Sugar restriction: the evidence for a drug-free intervention to reduce cardiovascular disease risk.

机构信息

Section of Epidemiology and Biostatistics, University of Auckland, Auckland, New Zealand.

出版信息

Intern Med J. 2012 Oct;42 Suppl 5:46-58. doi: 10.1111/j.1445-5994.2012.02902.x.

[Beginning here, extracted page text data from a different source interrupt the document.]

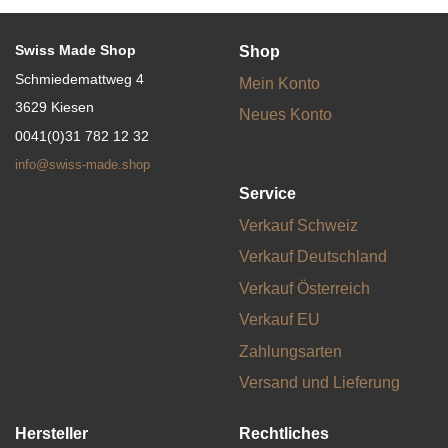
Swiss Made Shop
Shop
Schmiedemattweg 4
Mein Konto
3629 Kiesen
Neues Konto
0041(0)31 782 12 32
info@swiss-made.shop
Service
Verkauf Schweiz
Verkauf Deutschland
Verkauf Österreich
Verkauf EU
Zahlungsarten
Versand und Lieferung
Hersteller
Rechtliches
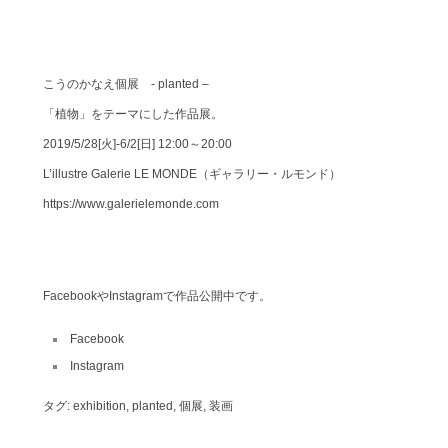
こうのかなえ個展 - planted –
「植物」をテーマにした作品展。
2019/5/28[火]-6/2[日] 12:00～20:00
L’illustre Galerie LE MONDE（ギャラリー・ルモンド）
https://www.galerielemonde.com
FacebookやInstagramで作品公開中です。
Facebook
Instagram
タグ:
exhibition
,
planted
,
個展
,
装画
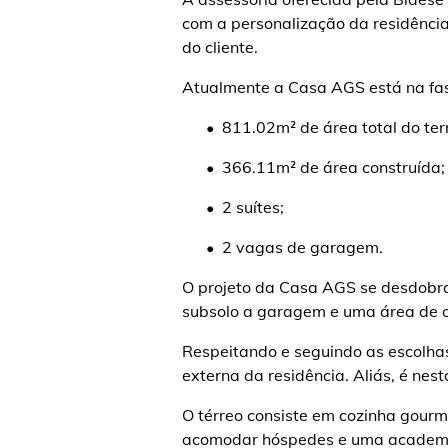
com a personalização da residência 
do cliente.
Atualmente a Casa AGS está na fase
• 811.02m² de área total do ter
• 366.11m² de área construída
• 2 suítes;
• 2 vagas de garagem.
O projeto da Casa AGS se desdobra 
subsolo a garagem e uma área de of
Respeitando e seguindo as escolhas
externa da residência. Aliás, é nes
O térreo consiste em cozinha gourmet
acomodar hóspedes e uma academ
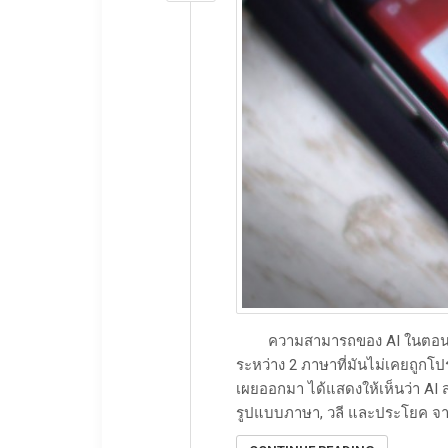
ความสามารถของ AI ในตอนนี้ ม
ระหว่าง 2 ภาษาที่มันไม่เคยถูกโ
เผยออกมา ได้แสดงให้เห็นว่า AI
รูปแบบภาษา, วลี และประโยค จาก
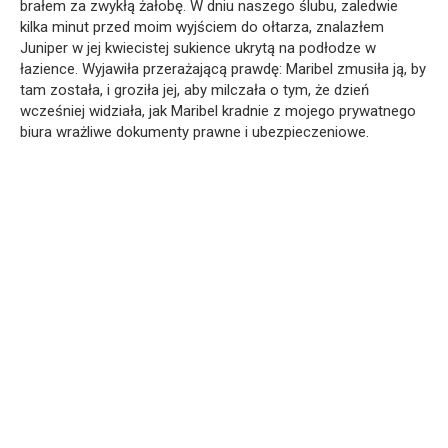
brałem za zwykłą żałobę. W dniu naszego ślubu, zaledwie
kilka minut przed moim wyjściem do ołtarza, znalazłem
Juniper w jej kwiecistej sukience ukrytą na podłodze w
łazience. Wyjawiła przerażającą prawdę: Maribel zmusiła ją, by
tam została, i groziła jej, aby milczała o tym, że dzień
wcześniej widziała, jak Maribel kradnie z mojego prywatnego
biura wrażliwe dokumenty prawne i ubezpieczeniowe.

DOI:10.1111/j.1445-5994.2012.02902.x
PMID:23035683
Abstract

BACKGROUND/AIM: Uncertainty exists about what dietary component is most likely to cause coronary heart disease. Over the last thirty years, attention has focused on saturated fat and salt as guilty parties. More recently, evidence suggests that excess sugar intake is more likely than either traditional factor to lead to atherosclerotic disease. Some researchers have also speculated that sugar is addictive, in a similar manner to caffeine and established drugs of abuse.

METHODS

Here we review the epidemiological, biochemical and psychological evidence that implicates excess sugar intake as an important cause of ill-health.

RESULTS

We found relatively consistent evidence of association between markers of sugar intake and risk factors for cardiovascular disease, or the disease itself. This evidence contrasted with rather weaker evidence which linked either saturated fat or salt with cardiovascular disease endpoints. We also found some evidence of a sugar addiction syndrome.

CONCLUSION

We suggest that advice to restrict sugar intake should be a routine part of clinical care, particularly when patients are being counselled about cardiovascular risk.

摘要

背景/目的:目前尚不确定哪种饮食成分最有可能导致冠心病。在过去的三十年中,人们一直关注饱和脂肪和盐是罪魁祸首。最近的证据表明,过量摄入糖比传统因素更有可能导致动脉粥样硬化疾病。一些研究人员还推测,糖类似于咖啡因和已被滥用的药物一样具有成瘾性。

方法

在这里,我们回顾了将过量摄入糖与不健康状况的重要原因联系起来的流行病学、生化和心理证据。

结果

我们发现,糖摄入量的标志物与心血管疾病的危险因素或疾病本身之间存在相对一致的关联证据。与将饱和脂肪或盐与心血管疾病终点联系起来的证据相比,这种证据较弱。我们还发现了一些糖成瘾综合征的证据。

结论

我们建议,限制糖摄入量的建议应成为临床护理的常规内容,特别是在向患者提供心血管风险咨询时。